ACTIVITY → Render the material below as a JSON list of strings, one string per line, omitting blank lines and leaving out the pictures.

GIVEN ENTRIES →

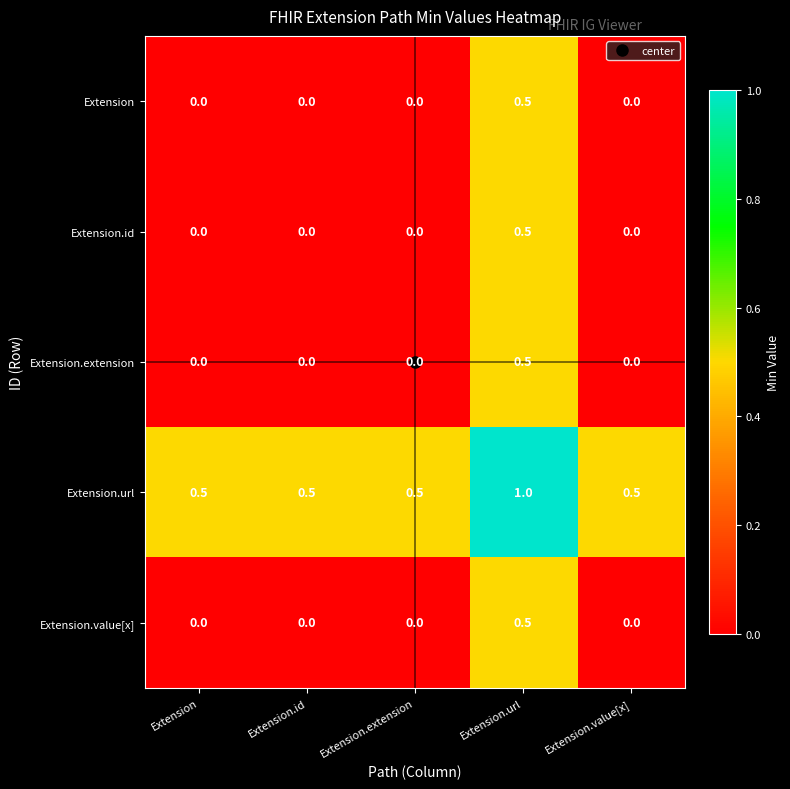

Count the number of data series in this chart.

5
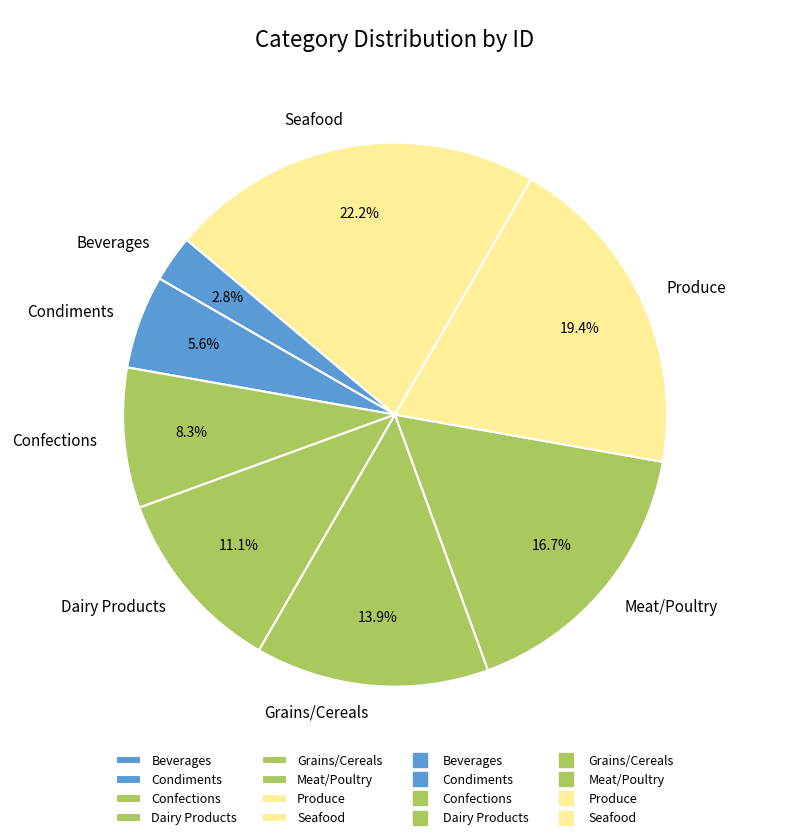

Which category has the smallest portion of the pie?

Beverages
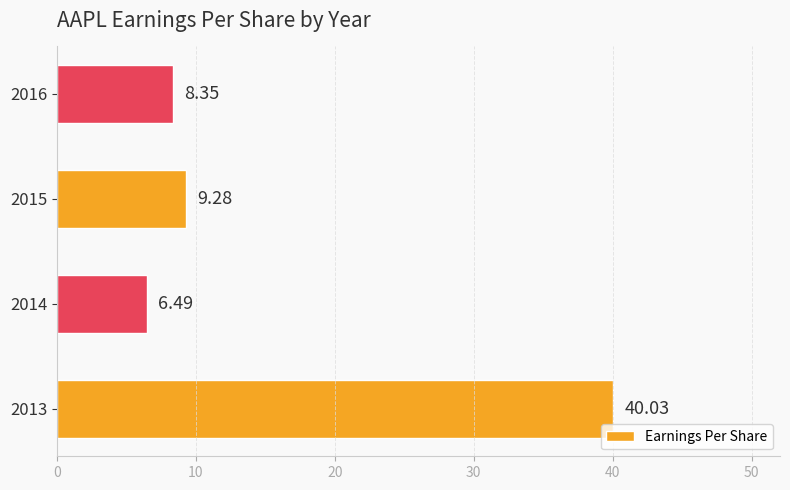

What is the change in value from 2013 to 2014?

-33.5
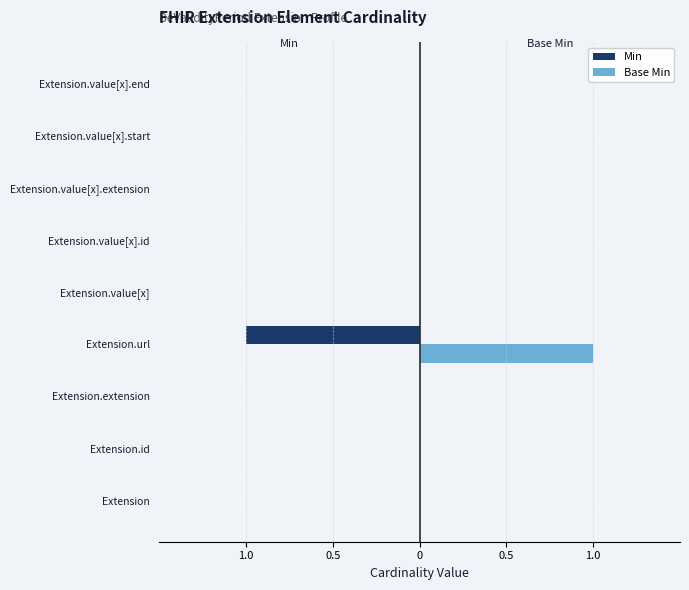

What are all the series names shown in the legend?

Min, Base Min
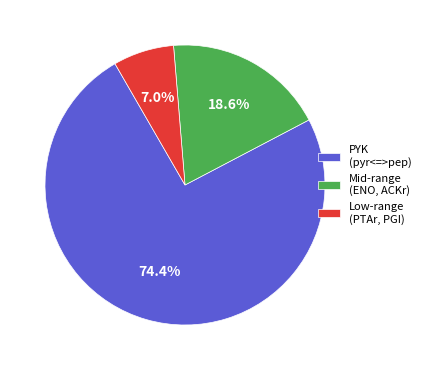

Which category has the smallest portion of the pie?

Low-range (PTAr, PGI)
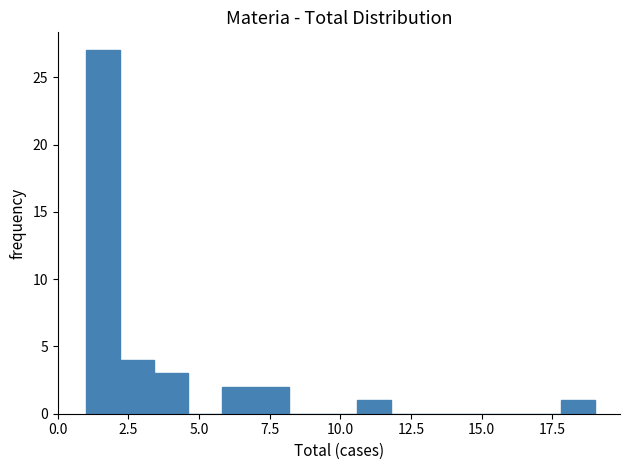

Around what value on the x-axis is the tallest bar? Give the approximate position of its centre, as read against the axis.

1.5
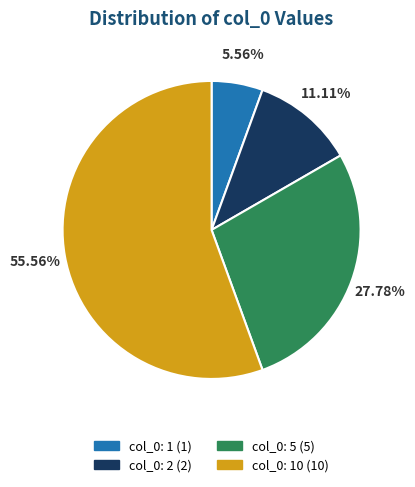

Which slice is the largest?

10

ANSWER TO THE PROBLEM →
[
  "Count the number of data series in this chart.",
  "5",
  "Which category has the smallest portion of the pie?",
  "Beverages",
  "What is the change in value from 2013 to 2014?",
  "-33.5",
  "What are all the series names shown in the legend?",
  "Min, Base Min",
  "Which category has the smallest portion of the pie?",
  "Low-range (PTAr, PGI)",
  "Around what value on the x-axis is the tallest bar? Give the approximate position of its centre, as read against the axis.",
  "1.5",
  "Which slice is the largest?",
  "10"
]